Support passing a list of exported symbols to gendwarfksyms via stdin
and filter non-exported symbols from the output.

The symbol list input has the format 'symbol-address symbol-name' to
allow the parser to discover exported symbols also by address. This
is necessary for aliased symbols, where only one name appears in the
debugging information.

Signed-off-by: Sami Tolvanen <samitolvanen@google.com>
---
 tools/gendwarfksyms/Build           |   1 +
 tools/gendwarfksyms/gendwarfksyms.c |   2 +
 tools/gendwarfksyms/gendwarfksyms.h |  17 ++++
 tools/gendwarfksyms/symbols.c       | 130 ++++++++++++++++++++++++++++
 tools/gendwarfksyms/types.c         |  70 ++++++++++++++-
 5 files changed, 219 insertions(+), 1 deletion(-)
 create mode 100644 tools/gendwarfksyms/symbols.c

diff --git a/tools/gendwarfksyms/Build b/tools/gendwarfksyms/Build
index 805591b6df80..a83c59bfef8b 100644
--- a/tools/gendwarfksyms/Build
+++ b/tools/gendwarfksyms/Build
@@ -1,2 +1,3 @@
 gendwarfksyms-y += gendwarfksyms.o
+gendwarfksyms-y += symbols.o
 gendwarfksyms-y += types.o
diff --git a/tools/gendwarfksyms/gendwarfksyms.c b/tools/gendwarfksyms/gendwarfksyms.c
index 4a2dea307849..4a1bd9239182 100644
--- a/tools/gendwarfksyms/gendwarfksyms.c
+++ b/tools/gendwarfksyms/gendwarfksyms.c
@@ -96,6 +96,8 @@ int main(int argc, const char **argv)
 	if (parse_options(argc, argv, &filename) < 0)

(What the task requires)
Reproduce the patch description between "Support passing a" and "debugging information.", inclusive, swapping "stdin" for "standard input". Work only from the text.

(Extracted entries)
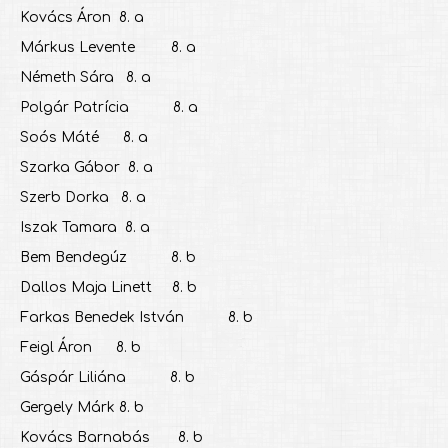
Kovács Áron 8. a
Márkus Levente 8. a
Németh Sára 8. a
Polgár Patrícia 8. a
Soós Máté 8. a
Szarka Gábor 8. a
Szerb Dorka 8. a
Iszak Tamara 8. a
Bem Bendegúz 8. b
Dallos Maja Linett 8. b
Farkas Benedek István 8. b
Feigl Áron 8. b
Gáspár Liliána 8. b
Gergely Márk 8. b
Kovács Barnabás 8. b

(Result for this task)
Support passing a list of exported symbols to gendwarfksyms via standard input
and filter non-exported symbols from the output.

The symbol list input has the format 'symbol-address symbol-name' to
allow the parser to discover exported symbols also by address. This
is necessary for aliased symbols, where only one name appears in the
debugging information.